**Qué hacer**
• A. En el texto sobre el juicio de Eichmann, ¿por cuántas sesiones se extendió la vista?
• B. Retoma el texto sobre el juicio de Eichmann a partir de su última oración.
++++ Extracto del documento
El juicio de Eichmann (1961)

El 11 de abril de 1961 comenzó el juicio a Adolf Eichmann, en una vista que se extendió por 114 sesiones y que duró hasta el 14 de agosto. Después vendrían las deliberaciones del tribunal para tomar la resolución, las apelaciones y decisión final. La historia reciente se remontaba al año anterior, cuando la figura nacionalsocialista había sido capturada en Argentina –donde se encontraba desde hacía años– por una operación del Mossad, que permitió llevarlo posteriormente a Israel, donde fue juzgado con gran publicidad, más aún después del espectacular operativo que había provocado su descubrimiento y detención.

En alguna medida, la situación retrotrajo a la Segunda Guerra Mundial y al genocidio, pero también al famoso juicio de Núremberg, donde fueron juzgados algunos de los jerarcas del régimen de Adolf Hitler que habían logrado sobrevivir y ser apresados: Eichmann no estuvo entre ellos. De esta manera, a pesar de la heterodoxa fórmula utilizada para llevar a juicio al destacado funcionario nazi, se entendía que era una forma tardía de hacer justicia por el asesinato de millones de judíos.
++++++++
++++ Extractos de datos
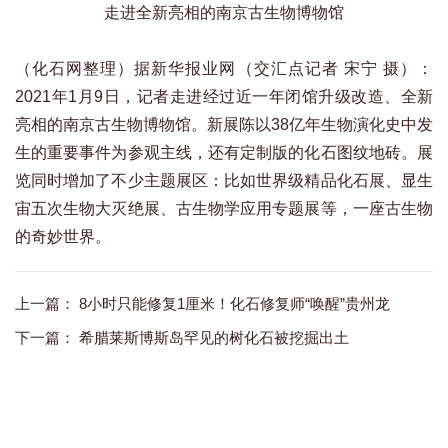
走进全新亮相的南京古生物博物馆
（化石网整理）据新华报业网（交汇点记者 宋宁 摄）：
2021年1月9日，记者走进经过近一年闭馆升级改造、全新
亮相的南京古生物博物馆。新展陈以38亿年生物演化史中发
生的重要事件为参观主线，还有定制版的化石图纹地砖。展
览同时增加了不少主题展区：比如世界级精品化石展、显生
宙五次生物大灭绝展、古生物学应用专题展等，一座古生物
的奇妙世界。
上一篇：
8小时只能修复1厘米！化石修复师“唤醒”贵州龙
下一篇：
希腊莱斯博斯岛罕见的树化石被挖掘出土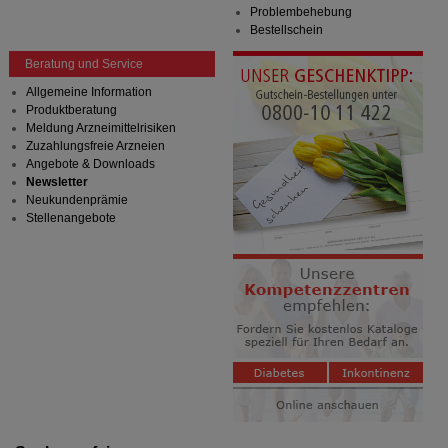
Problembehebung
Bestellschein
Beratung und Service
Allgemeine Information
Produktberatung
Meldung Arzneimittelrisiken
Zuzahlungsfreie Arzneien
Angebote & Downloads
Newsletter
Neukundenprämie
Stellenangebote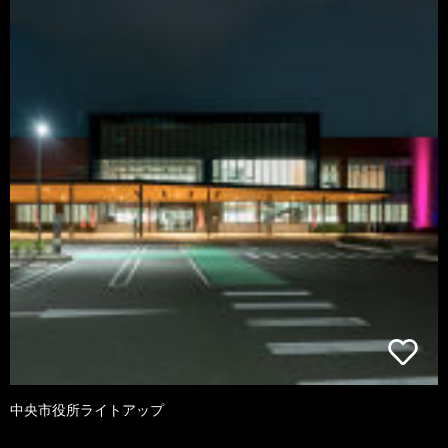
中央市役所ライトアップ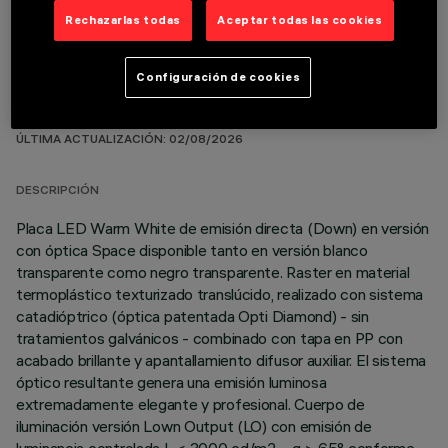
Rechazarlas todas
Aceptar todas las cookies
Configuración de cookies
DATOS TÉCNICOS
ÚLTIMA ACTUALIZACIÓN: 02/08/2026
DESCRIPCIÓN
Placa LED Warm White de emisión directa (Down) en versión
con óptica Space disponible tanto en versión blanco
transparente como negro transparente. Raster en material
termoplástico texturizado translúcido, realizado con sistema
catadióptrico (óptica patentada Opti Diamond) - sin
tratamientos galvánicos - combinado con tapa en PP con
acabado brillante y apantallamiento difusor auxiliar. El sistema
óptico resultante genera una emisión luminosa
extremadamente elegante y profesional. Cuerpo de
iluminación versión Lown Output (LO) con emisión de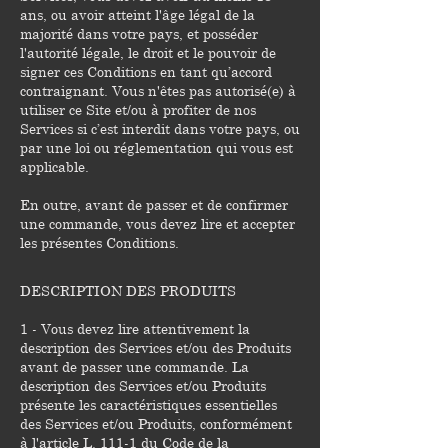
ans, ou avoir atteint l'âge légal de la
majorité dans votre pays, et posséder
l'autorité légale, le droit et le pouvoir de
signer ces Conditions en tant qu’accord
contraignant. Vous n'êtes pas autorisé(e) à
utiliser ce Site et/ou à profiter de nos
Services si c’est interdit dans votre pays, ou
par une loi ou réglementation qui vous est
applicable.
En outre, avant de passer et de confirmer
une commande, vous devez lire et accepter
les présentes Conditions.
DESCRIPTION DES PRODUITS
1 - Vous devez lire attentivement la
description des Services et/ou des Produits
avant de passer une commande. La
description des Services et/ou Produits
présente les caractéristiques essentielles
des Services et/ou Produits, conformément
à l'article L. 111-1 du Code de la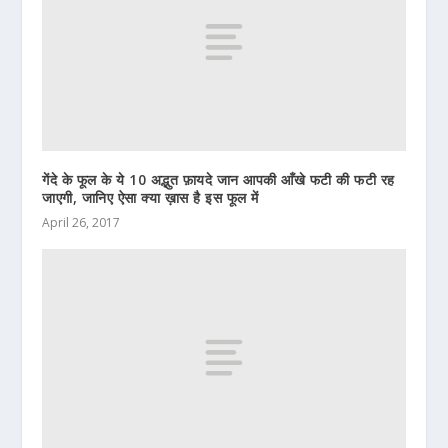
गेंदे के फूल के ये 10 अद्भुत फ़ायदे जान आपकी आँखे फटी की फटी रह
जाएगी, जानिए ऐसा क्या ख़ास है इस फूल में
April 26, 2017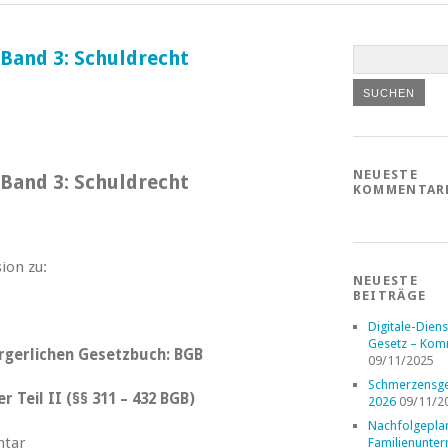
and 3: Schuldrecht
NEUESTE
and 3: Schuldrecht
KOMMENTAR
ion zu:
NEUESTE
BEITRÄGE
Digitale-Diens
Gesetz – Kom
gerlichen Gesetzbuch: BGB
09/11/2025
Schmerzensge
 Teil II (§§ 311 – 432 BGB)
2026
09/11/2
Nachfolgepla
tar
Familienunte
++++++++
**Respuestas en orden**
• A. Por 114 sesiones.

• B.
El tema causó desde el primer momento un tremendo impacto mediático, que se reflejó en la prensa que cubrió el juicio, así como en las obras que procuraron explicar lo que sucedió en torno a 1961. Un caso paradigmático es la obra de Hannah Arendt, Eichmann en Jerusalén. Un estudio sobre la banalidad del mal (Barcelona, Lumen, 2019 [libro original de 1963]). El libro generó un inmediato debate y una polémica abierta, que a veces se referían al trabajo de la filósofa y en otras ocasiones hablaban sin haber leído siquiera su obra.

Sin embargo, el juicio o las circunstancias que lo precedieron también han sido llevados a la pantalla grande. Durante el 2018 Netflix estrenó Operación final, película que se concentra especialmente en la planificación y la captura de Adolf Eichmann, en mayo de 1960. El nacionalsocialista es representado por Ben Kingsley, y si bien se trata de una obra de ficción, está bien ambientada y logra adentrar al telespectador al momento decisivo que permitió el posterior juicio en Israel.

Han pasado 60 años desde el comienzo de ese juicio, sin duda uno de los más importantes del siglo XX.

Eichmann 

Adolf Eichmann nació el 19 de marzo de 1906, en Solingen, ciudad de Renania. Su madre falleció cuando él tenía nueve años, por lo que su padre decidió trasladarse a Austria. Fue criado por una tía, tenía pocos amigos y se aficionó a la lectura.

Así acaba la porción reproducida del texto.